# [Objective]
Swap "elevation" for "altitude" and reproduce the records with nothing else changed. Omit the pictures from your answer.

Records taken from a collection
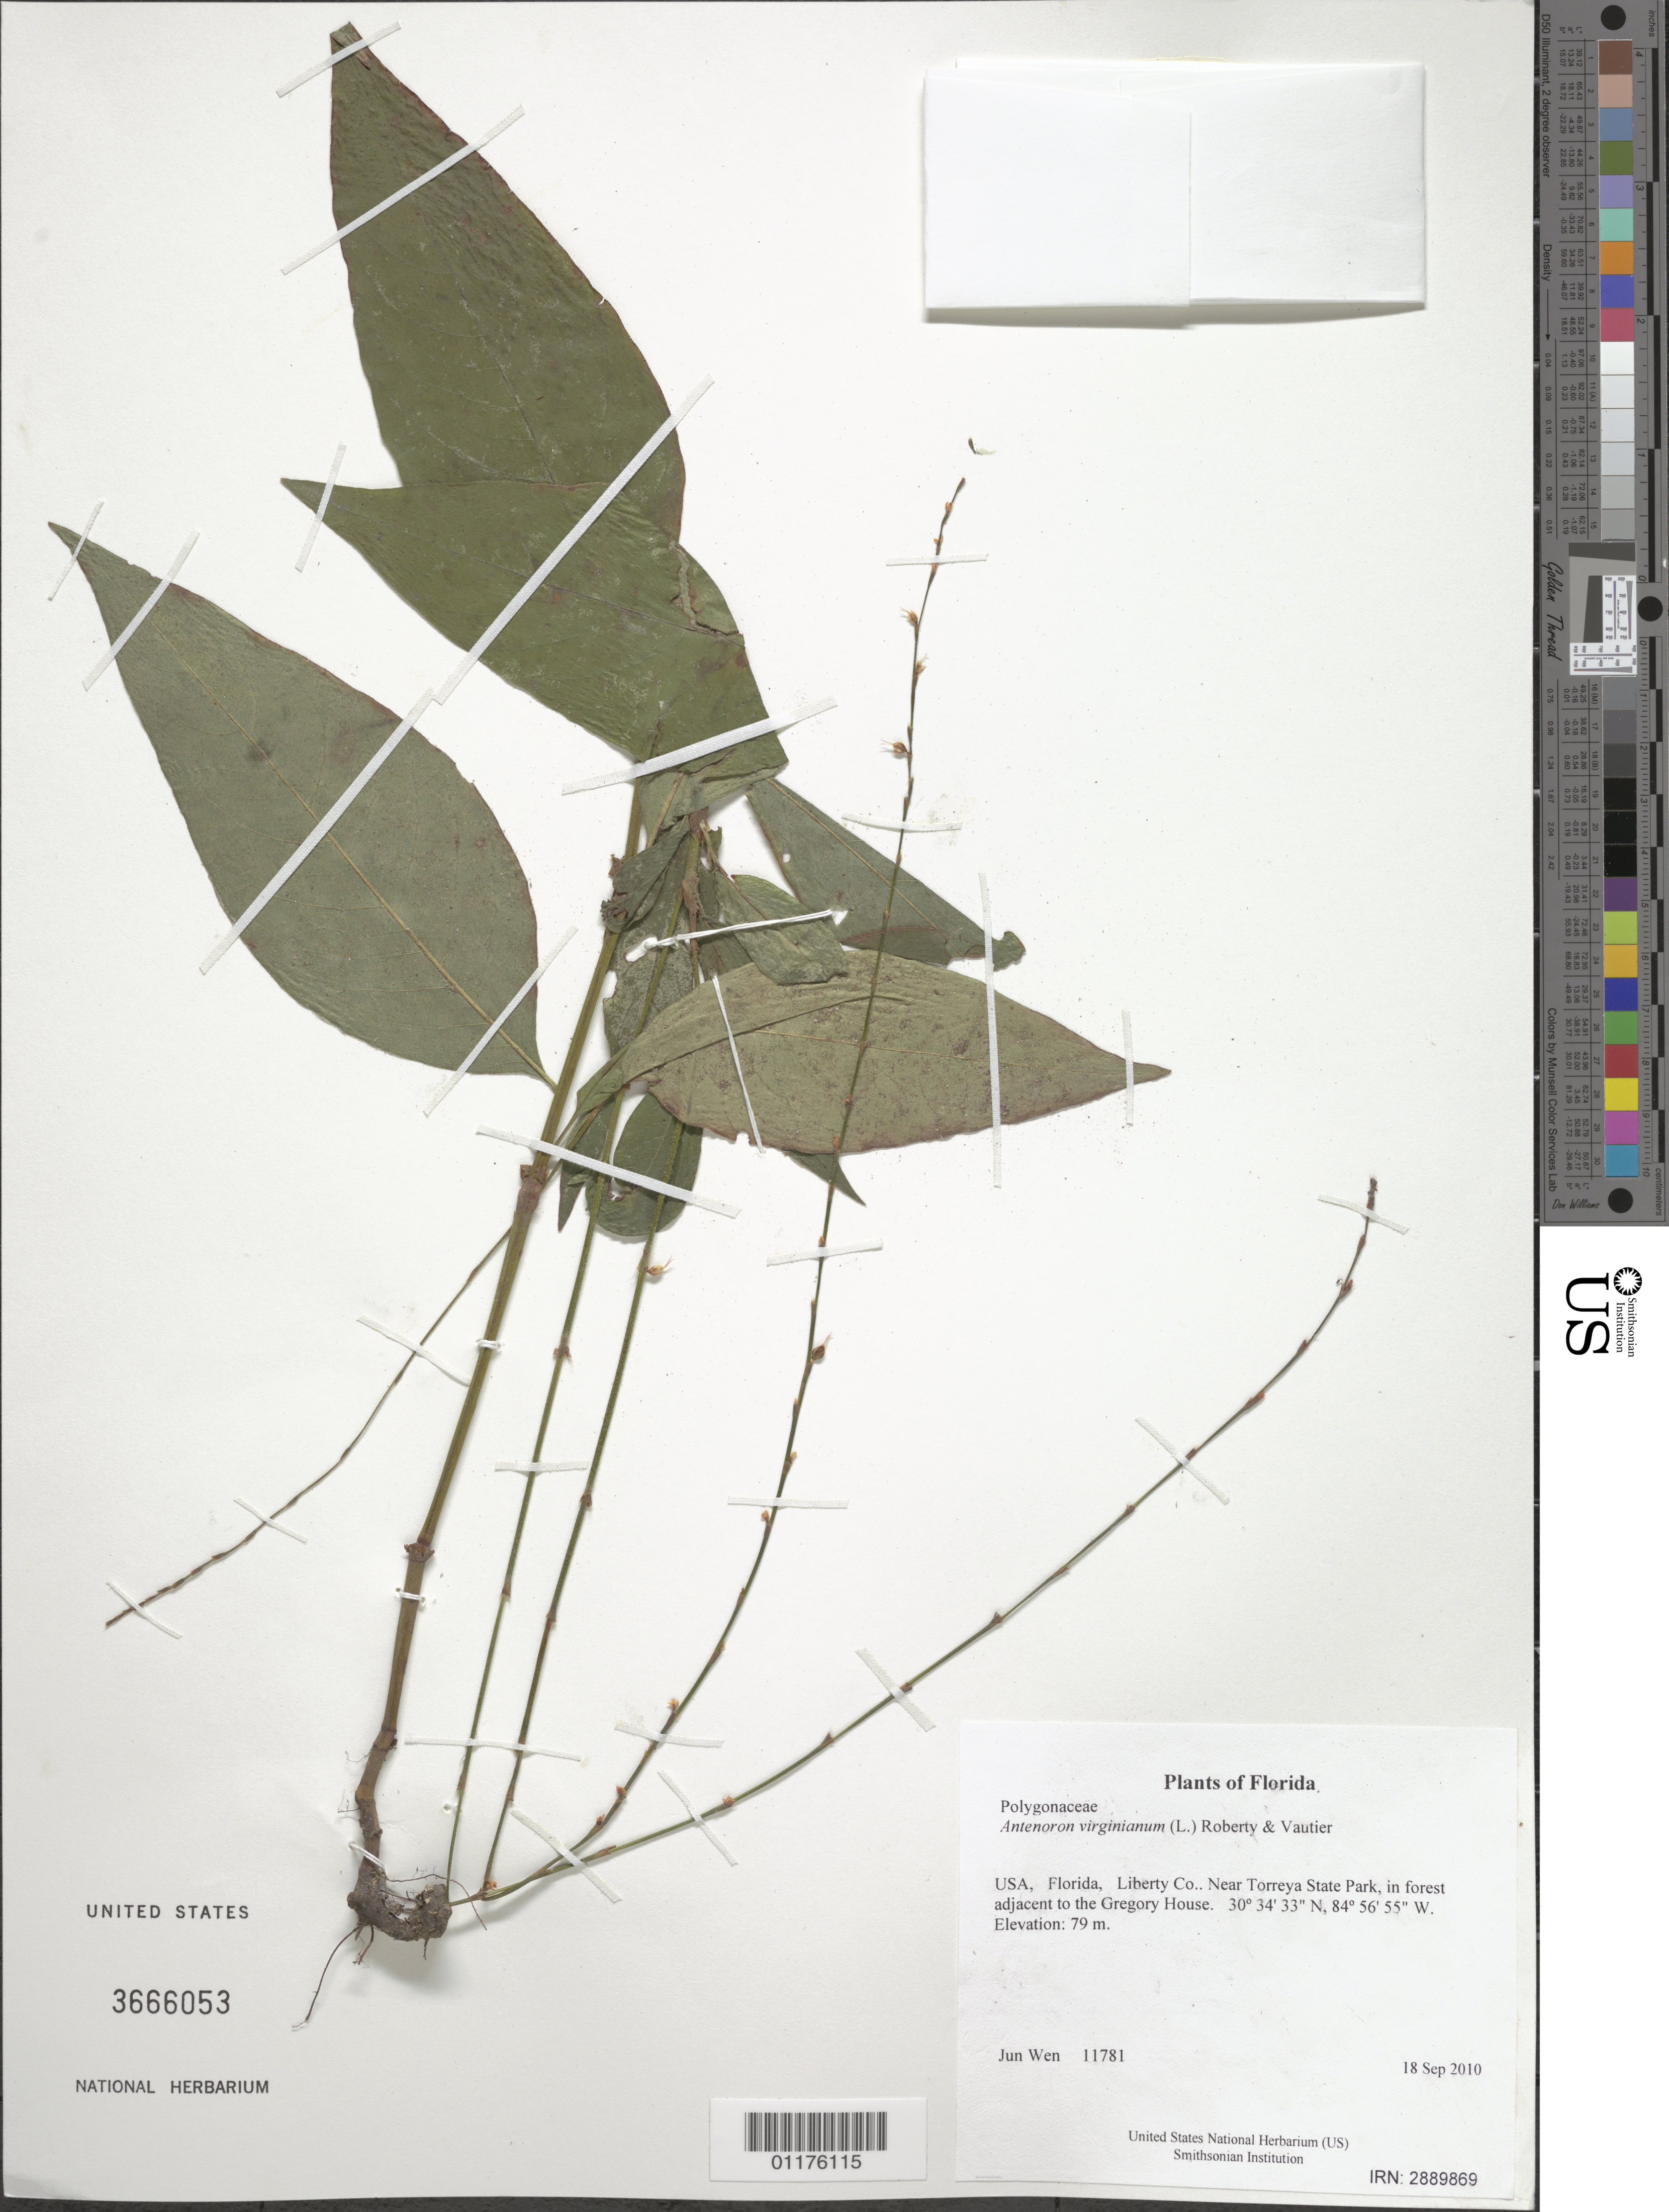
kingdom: Plantae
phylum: Tracheophyta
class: Magnoliopsida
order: Caryophyllales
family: Polygonaceae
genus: Persicaria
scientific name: Persicaria virginiana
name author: (L.) Gaertn.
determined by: Atha, D. E.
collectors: J. Wen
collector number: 11781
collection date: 2010-09-18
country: United States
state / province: Florida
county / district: Liberty Co.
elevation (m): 79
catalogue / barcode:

# [The response]
kingdom: Plantae
phylum: Tracheophyta
class: Magnoliopsida
order: Caryophyllales
family: Polygonaceae
genus: Persicaria
scientific name: Persicaria virginiana
name author: (L.) Gaertn.
determined by: Atha, D. E.
collectors: J. Wen
collector number: 11781
collection date: 2010-09-18
country: United States
state / province: Florida
county / district: Liberty Co.
altitude (m): 79
catalogue / barcode:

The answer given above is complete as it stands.